═════ RECORDS SHOWN ═════
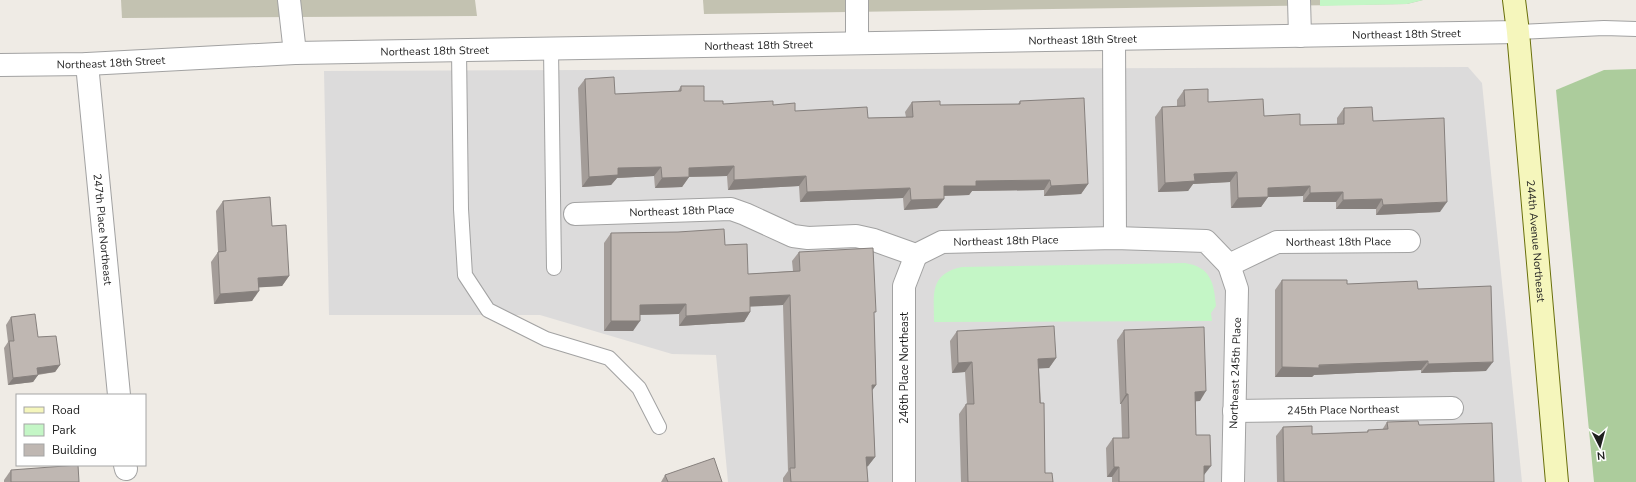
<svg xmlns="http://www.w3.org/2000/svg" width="1636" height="482" font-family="'Nunito Sans',sans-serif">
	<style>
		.residential { fill: #dcdbdb }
		.construction { fill: #c3c2b1 }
		.forest { fill: #accc9c }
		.park { fill: #c4f6c6 }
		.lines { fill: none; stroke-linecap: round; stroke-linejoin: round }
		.lane-casing { stroke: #a2a2a2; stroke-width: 16 }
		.street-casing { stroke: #a2a2a2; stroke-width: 24 }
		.secondary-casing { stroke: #696f0b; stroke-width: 24 }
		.lane { stroke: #fff; stroke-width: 14 }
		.street { stroke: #fff; stroke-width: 22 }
		.secondary { stroke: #f5f6bc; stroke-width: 22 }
		.wall { fill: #a49d99 }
		.shaded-wall { fill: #86807d }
		.building { fill: #bfb7b2; stroke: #86807d }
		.labels { text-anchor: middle; stroke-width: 4; stroke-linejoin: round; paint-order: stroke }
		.street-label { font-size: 11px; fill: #1e1e1e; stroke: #fff }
	</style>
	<rect width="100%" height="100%" fill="#efebe5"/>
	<!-- residential -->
	<path class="residential" d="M1468,67L1482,83L1522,482H728L716,355L672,354L540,315H329L324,71Z"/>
	<!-- construction -->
	<g class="construction">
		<path d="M121,0H475L477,16L122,18Z"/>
		<path d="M703,0H1423L1407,4L704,14Z"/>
	</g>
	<!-- forest -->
	<path class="forest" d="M1636,69V482H1594L1556,90L1604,70Z"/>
	<!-- park -->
	<g class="park">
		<path d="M1320,0H1423L1407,4L1320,6Z"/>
		<path d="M1185,263C1211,267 1214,283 1216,306L1211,313L1212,321L934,322C934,294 929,274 962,267Z"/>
	</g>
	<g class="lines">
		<defs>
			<g id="lane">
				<path d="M1518,32L1604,28L1636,29"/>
				<path d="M551,49L554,268"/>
				<path d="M459,50L461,209L465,275L488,310L546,339L609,358L639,388L659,427"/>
			</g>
			<g id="street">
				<path d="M289,0L295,53"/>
				<path d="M1299,0L1300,36"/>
				<path d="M1114,39L1115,238"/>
				<path d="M857,43V0"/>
				<path id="s1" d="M87,64L119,395"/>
				<path id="s2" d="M0,65L87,64L295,53L1518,32"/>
				<path id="s3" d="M575,214L731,209L745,214L793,236L808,238L856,236L874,240L916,255L942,242L1115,238L1206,241L1229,265L1277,242L1409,241"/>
				<path d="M1229,265L1237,289L1233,482"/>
				<path id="s4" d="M1234,411L1452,408"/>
				<path d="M125,465L126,469"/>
				<path d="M904,482V286L916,255"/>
			</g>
			<g id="secondary">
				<path id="s5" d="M1514,0L1518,32L1557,482"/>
			</g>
		</defs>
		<!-- lane casing -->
		<use href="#lane" class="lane-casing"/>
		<!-- street casing -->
		<use href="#street" class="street-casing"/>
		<!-- secondary casing -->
		<use href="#secondary" class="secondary-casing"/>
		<!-- lane -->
		<use href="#lane" class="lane"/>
		<!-- street -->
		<use href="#street" class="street"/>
		<!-- secondary -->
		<use href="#secondary" class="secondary"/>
	</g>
	<!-- wall -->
	<g class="wall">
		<path d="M585,79L615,94L678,91L681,86L704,101L723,104L773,105L795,111L868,118L906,117L905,112L912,102L940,105L1018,104L1020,101L1088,184L1081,194L1044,196V190L972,191L969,195L944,196L937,208L904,210L903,198L800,202L799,186L728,190L727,176L689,177L682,187L655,188L654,176L617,178L611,185L582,187L578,88Z"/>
		<path d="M1184,90L1208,102L1300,125L1337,124V118L1344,108L1373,121L1440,212L1376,215V209H1336V202H1303V196L1268,197L1261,207L1231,208L1230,182L1193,184L1188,191L1158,192L1155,117L1162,107H1177V100Z"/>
		<path d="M223,201L272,226L289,276L282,286L259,287L252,301L214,304L211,262L218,252L216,211Z"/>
		<path d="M611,233L725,245L748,274L793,271L792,261L799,252L874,315L876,385L872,390L875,457L868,466L867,467L868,482H783V478L788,471L783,305L750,306V312L744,322L679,326V314L640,315L633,331H604V243Z"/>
		<path d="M1282,280L1418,289L1486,371L1421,373V370L1314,375L1312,377H1275V290Z"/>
		<path d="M11,317L38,337L60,365L55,372L38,375L33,382L8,385L4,348L8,342L6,325Z"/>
		<path d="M1124,330L1200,401H1196V435L1204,475V482H1112V477H1107L1106,448L1113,438H1122L1121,404H1120L1117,340Z"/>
		<path d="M957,331L1056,358L1049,368H1039L1045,473L1053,482H961L959,414L966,404H967L965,372L952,373L950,341Z"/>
		<path d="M1387,422L1419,425L1494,482H1277L1276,436L1283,427L1312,434L1367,432L1368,430H1382Z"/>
		<path d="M11,470L79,482H4V480Z"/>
		<path d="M665,475L722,482H661Z"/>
	</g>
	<!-- shaded-wall -->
	<g class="shaded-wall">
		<path d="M734,166L727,176L682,177L689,168Z"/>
		<path d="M661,167L654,176L617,178L611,185L582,187L589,177L618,168Z"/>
		<path d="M1237,172L1230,182L1193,184L1188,191L1158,192L1165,183L1194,174Z"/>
		<path d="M806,176L799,186L728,190L734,180Z"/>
		<path d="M689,177L682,187L655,188L662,178Z"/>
		<path d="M1050,180L1044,190L972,191L969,195L937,196L944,186L976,181Z"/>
		<path d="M1088,184L1081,194L1044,196L1051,186Z"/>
		<path d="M1310,186L1303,196L1268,197L1261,207L1231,208L1238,198L1268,188Z"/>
		<path d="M910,188L903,198L800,202L807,192Z"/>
		<path d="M1343,192L1336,202H1303L1310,193Z"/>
		<path d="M944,199L937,208L904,210L911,200Z"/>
		<path d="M1382,199L1376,209H1336L1343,200Z"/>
		<path d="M1447,202L1440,212L1376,215L1383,205Z"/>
		<path d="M289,276L282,286L252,288L258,278Z"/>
		<path d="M259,291L252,301L214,304L220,294Z"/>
		<path d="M790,295L783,305L743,307L750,297Z"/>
		<path d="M686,304L679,314L633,315L640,305Z"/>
		<path d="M750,312L744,322L679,326L686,316Z"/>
		<path d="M611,321H640L633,331H604Z"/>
		<path d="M1056,358L1049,368L1031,369L1038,359Z"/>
		<path d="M1428,361L1421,370L1314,375L1312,377H1275L1282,367Z"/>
		<path d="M972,362L965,372L952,373L958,363Z"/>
		<path d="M1493,362L1486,371L1421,373L1428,364Z"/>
		<path d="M60,365L55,372L32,375L37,368Z"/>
		<path d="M38,375L33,382L8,385L13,378Z"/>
		<path d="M872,385H876L869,395Z"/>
		<path d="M1206,391L1200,401L1189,402L1195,392Z"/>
		<path d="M1126,394H1128L1121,404H1120Z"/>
		<path d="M866,457H875L868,466L860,467Z"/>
		<path d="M1204,466H1211L1204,475Z"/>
		<path d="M1114,467H1119L1112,477H1107Z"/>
	</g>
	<!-- building -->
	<g class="building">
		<path d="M614,77L615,94L681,91V86H704V101H723V104L773,101V105L795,103V111L867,107L868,118L913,117L912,102L940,101V105L1020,104V101L1084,98L1088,184L1051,186L1050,180L976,181V186H944V199L911,200L910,188L807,192L806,176L734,180V166L689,168V177L662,178L661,167L618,168V175L589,177L585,79Z"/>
		<path d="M1208,89V102L1263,99L1264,116L1300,114V125L1344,124V108L1372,107L1373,121L1444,118L1447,202L1383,205L1382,199L1343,200V192L1310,193V186L1268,188V197L1238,198L1237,172L1194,174L1195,181L1165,183L1162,107L1185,106L1184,90Z"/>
		<path d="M270,197L272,226L286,225L289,276L258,278L259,291L220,294L218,252L226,251L223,201Z"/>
		<path d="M724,229L725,245L747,244L748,274L800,271L799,252L873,248L876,312H874L876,385H872L875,457H866L868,482H791L790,468H795V464L790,295L750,297V312L686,316V304L640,305V321H611V233L678,232Z"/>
		<path d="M1282,280H1347V284L1417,281L1418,289L1491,286L1493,362L1428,364V361L1319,365V368L1282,367Z"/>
		<path d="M35,314L38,337L56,336L60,365L37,368L38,375L13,378L9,341H14L11,317Z"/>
		<path d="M1054,326L1056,358L1038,359L1040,403H1044L1045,473H1052L1053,482H968L966,404H974L972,362L958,363L957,331Z"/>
		<path d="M1204,327L1206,391L1195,392L1196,435H1210L1211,466H1204V482H1119V467H1114L1113,438H1129L1128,394H1126L1124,330Z"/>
		<path d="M1418,421L1419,425L1492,423L1494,482H1284L1283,427L1312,426V434L1368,432V430L1388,429L1387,422Z"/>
		<path d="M714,458L722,482H668L665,475Z"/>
		<path d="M78,465L79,482H11V470Z"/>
	</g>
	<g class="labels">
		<!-- street labels -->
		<g class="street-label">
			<text dy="4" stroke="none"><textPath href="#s2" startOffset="1407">Northeast 18th Street</textPath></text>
			<text dy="4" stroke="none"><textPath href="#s2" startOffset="1083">Northeast 18th Street</textPath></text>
			<text dy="4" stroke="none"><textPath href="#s2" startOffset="759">Northeast 18th Street</textPath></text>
			<text dy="4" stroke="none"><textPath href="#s2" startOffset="435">Northeast 18th Street</textPath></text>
			<text dy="4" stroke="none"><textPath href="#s2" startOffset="111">Northeast 18th Street</textPath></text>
			<text dy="4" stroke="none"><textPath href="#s3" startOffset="107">Northeast 18th Place</textPath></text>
			<text dy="4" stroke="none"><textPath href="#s1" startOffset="166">247th Place Northeast</textPath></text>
			<text dy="4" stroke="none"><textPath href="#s3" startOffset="443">Northeast 18th Place</textPath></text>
			<text dy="4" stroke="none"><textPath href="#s5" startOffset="242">244th Avenue Northeast</textPath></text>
			<text dy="4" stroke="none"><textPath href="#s3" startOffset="791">Northeast 18th Place</textPath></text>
			<text transform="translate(904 368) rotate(-90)" y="4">246th Place Northeast</text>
			<text transform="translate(1235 373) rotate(-88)" y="4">Northeast 245th Place</text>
			<text dy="4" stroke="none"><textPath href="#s4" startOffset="109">245th Place Northeast</textPath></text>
		</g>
	</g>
	<!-- legend -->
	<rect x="16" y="394" width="130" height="72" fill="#ffffff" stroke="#a5a5a5"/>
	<rect x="24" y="407" width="20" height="6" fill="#f5f6bc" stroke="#a5a5a5"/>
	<text x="52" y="414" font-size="12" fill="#1e1e1e">Road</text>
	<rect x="24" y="424" width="20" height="12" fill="#c4f6c6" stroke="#a5a5a5"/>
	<text x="52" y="434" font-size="12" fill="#1e1e1e">Park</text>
	<rect x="24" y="444" width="20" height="12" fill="#bfb7b2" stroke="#a5a5a5"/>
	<text x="52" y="454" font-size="12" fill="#1e1e1e">Building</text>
	<!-- north arrow -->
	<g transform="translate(1600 446) rotate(174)" stroke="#ffffff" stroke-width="3" paint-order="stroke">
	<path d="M0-3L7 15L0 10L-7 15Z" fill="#1e1e1e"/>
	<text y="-6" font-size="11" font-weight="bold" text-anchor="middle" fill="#1e1e1e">N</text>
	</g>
</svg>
═════
TASK STATEMENT: Among the lines above, find the one with "none; stroke-linecap: round;" and the one with "#fff; stroke-width: 14". Quote both and everything between them, exactly.

WRITTEN ANSWER:
		.lines { fill: none; stroke-linecap: round; stroke-linejoin: round }
		.lane-casing { stroke: #a2a2a2; stroke-width: 16 }
		.street-casing { stroke: #a2a2a2; stroke-width: 24 }
		.secondary-casing { stroke: #696f0b; stroke-width: 24 }
		.lane { stroke: #fff; stroke-width: 14 }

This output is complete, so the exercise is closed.